**Instructies opdracht**
Vervang in het onderstaande materiaal "сәйәхәт" door "экскурсия" en geef uitsluitend de regels van de regel met "Башҡортостандың көньяҡ-көнбайышына, изге" tot en met de regel met "һәм мауыҡтырғыс сәйәхәт" opnieuw weer, verder volledig ongewijzigd.

**Gegevensitems**
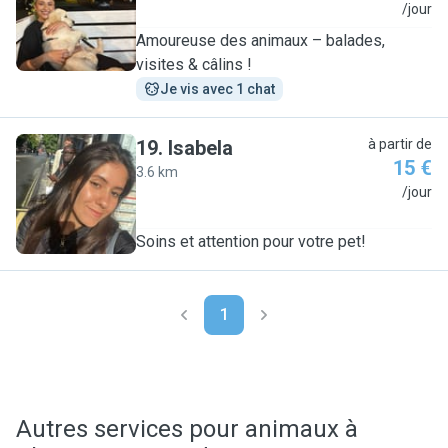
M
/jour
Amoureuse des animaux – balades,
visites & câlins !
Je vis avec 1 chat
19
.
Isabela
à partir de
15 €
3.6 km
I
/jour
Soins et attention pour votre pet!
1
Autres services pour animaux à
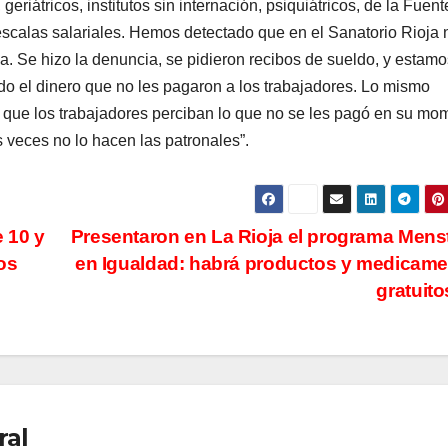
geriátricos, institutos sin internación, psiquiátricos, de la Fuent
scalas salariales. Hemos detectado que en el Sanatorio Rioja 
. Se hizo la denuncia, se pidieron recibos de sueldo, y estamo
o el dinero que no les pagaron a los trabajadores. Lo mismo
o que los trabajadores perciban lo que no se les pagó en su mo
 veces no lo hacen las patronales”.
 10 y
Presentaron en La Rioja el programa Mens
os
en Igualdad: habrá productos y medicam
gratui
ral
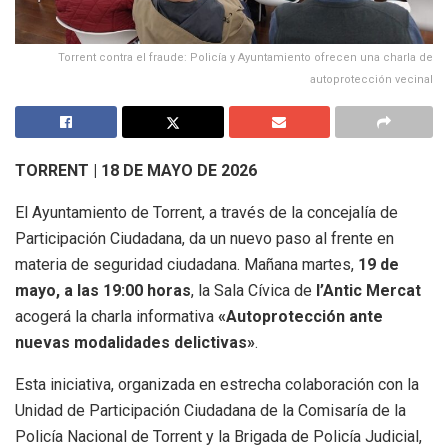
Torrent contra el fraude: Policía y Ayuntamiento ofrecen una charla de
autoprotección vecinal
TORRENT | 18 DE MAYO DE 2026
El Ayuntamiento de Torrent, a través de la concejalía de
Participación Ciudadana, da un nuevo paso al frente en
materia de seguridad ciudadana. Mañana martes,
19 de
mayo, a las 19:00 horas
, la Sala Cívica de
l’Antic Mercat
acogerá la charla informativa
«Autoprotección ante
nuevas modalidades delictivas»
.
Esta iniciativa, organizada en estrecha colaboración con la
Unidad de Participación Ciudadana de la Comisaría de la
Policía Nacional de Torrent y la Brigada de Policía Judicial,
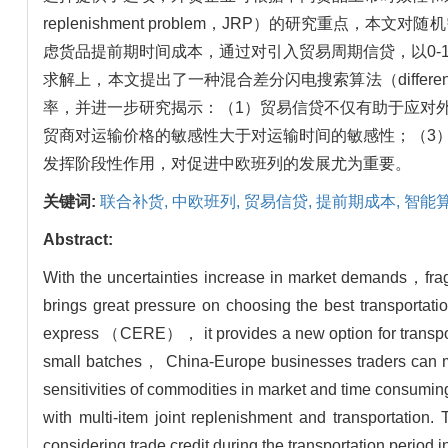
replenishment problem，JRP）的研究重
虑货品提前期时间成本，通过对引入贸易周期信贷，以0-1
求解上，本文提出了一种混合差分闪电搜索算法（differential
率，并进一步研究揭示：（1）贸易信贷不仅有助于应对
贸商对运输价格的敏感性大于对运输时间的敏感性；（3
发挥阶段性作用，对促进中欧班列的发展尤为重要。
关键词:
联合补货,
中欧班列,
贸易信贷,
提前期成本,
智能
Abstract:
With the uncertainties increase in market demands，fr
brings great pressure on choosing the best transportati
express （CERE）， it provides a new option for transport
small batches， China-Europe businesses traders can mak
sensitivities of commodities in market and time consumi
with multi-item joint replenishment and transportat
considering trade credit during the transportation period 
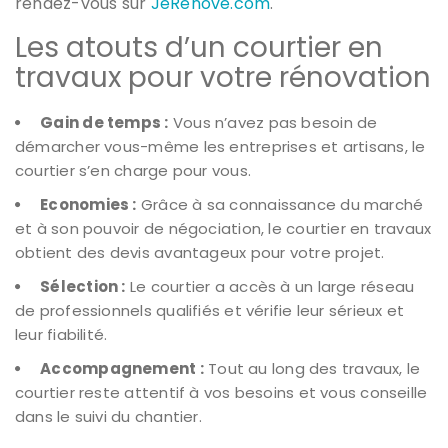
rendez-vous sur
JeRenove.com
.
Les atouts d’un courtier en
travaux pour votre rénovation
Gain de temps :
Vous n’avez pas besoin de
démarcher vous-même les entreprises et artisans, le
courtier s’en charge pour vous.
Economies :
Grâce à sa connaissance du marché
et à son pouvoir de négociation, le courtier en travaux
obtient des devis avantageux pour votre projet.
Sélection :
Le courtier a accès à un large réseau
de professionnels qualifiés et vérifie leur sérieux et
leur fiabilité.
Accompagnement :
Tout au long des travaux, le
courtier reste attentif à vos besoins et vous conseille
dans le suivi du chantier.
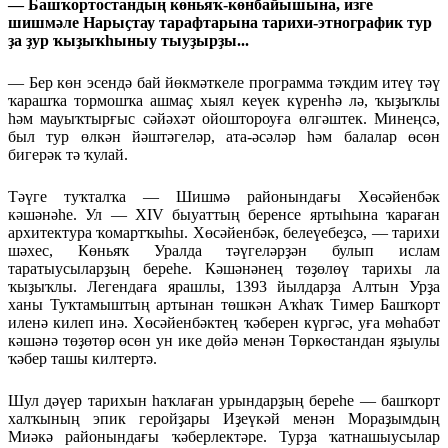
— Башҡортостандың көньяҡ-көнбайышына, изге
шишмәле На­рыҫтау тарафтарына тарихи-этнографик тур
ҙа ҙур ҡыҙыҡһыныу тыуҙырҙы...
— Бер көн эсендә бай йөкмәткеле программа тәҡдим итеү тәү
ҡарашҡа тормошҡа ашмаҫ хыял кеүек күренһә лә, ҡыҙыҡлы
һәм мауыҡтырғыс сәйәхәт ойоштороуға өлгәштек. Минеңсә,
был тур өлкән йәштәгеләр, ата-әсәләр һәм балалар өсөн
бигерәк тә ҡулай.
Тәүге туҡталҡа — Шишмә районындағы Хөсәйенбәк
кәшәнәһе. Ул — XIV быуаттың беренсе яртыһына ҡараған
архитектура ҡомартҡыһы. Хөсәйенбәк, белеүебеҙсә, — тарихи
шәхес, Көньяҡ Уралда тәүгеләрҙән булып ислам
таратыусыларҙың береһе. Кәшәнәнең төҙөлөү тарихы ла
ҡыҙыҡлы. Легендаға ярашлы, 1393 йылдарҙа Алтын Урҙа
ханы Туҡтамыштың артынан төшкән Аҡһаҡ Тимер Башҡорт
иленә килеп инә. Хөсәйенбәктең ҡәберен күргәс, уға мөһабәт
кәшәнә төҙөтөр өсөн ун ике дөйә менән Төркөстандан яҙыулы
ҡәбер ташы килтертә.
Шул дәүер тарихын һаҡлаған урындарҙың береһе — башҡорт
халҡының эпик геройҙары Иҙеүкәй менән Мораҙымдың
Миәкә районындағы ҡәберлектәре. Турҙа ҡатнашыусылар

---

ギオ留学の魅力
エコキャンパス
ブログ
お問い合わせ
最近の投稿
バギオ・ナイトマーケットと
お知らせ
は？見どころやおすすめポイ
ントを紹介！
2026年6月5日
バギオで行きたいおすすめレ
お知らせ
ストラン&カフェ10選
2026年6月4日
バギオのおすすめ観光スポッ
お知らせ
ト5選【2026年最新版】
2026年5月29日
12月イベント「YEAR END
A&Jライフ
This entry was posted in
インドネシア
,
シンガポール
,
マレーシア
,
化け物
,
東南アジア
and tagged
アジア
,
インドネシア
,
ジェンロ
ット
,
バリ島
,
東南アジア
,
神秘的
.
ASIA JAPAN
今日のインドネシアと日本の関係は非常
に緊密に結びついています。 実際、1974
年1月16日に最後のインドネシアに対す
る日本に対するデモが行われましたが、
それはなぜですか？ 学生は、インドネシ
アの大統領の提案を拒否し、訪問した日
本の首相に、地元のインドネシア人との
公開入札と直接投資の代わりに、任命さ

**Verwachte uitvoer**
— Башҡортостандың көньяҡ-көнбайышына, изге
шишмәле На­рыҫтау тарафтарына тарихи-этнографик тур
ҙа ҙур ҡыҙыҡһыныу тыуҙырҙы...
— Бер көн эсендә бай йөкмәткеле программа тәҡдим итеү тәү
ҡарашҡа тормошҡа ашмаҫ хыял кеүек күренһә лә, ҡыҙыҡлы
һәм мауыҡтырғыс экскурсия ойоштороуға өлгәштек. Минеңсә,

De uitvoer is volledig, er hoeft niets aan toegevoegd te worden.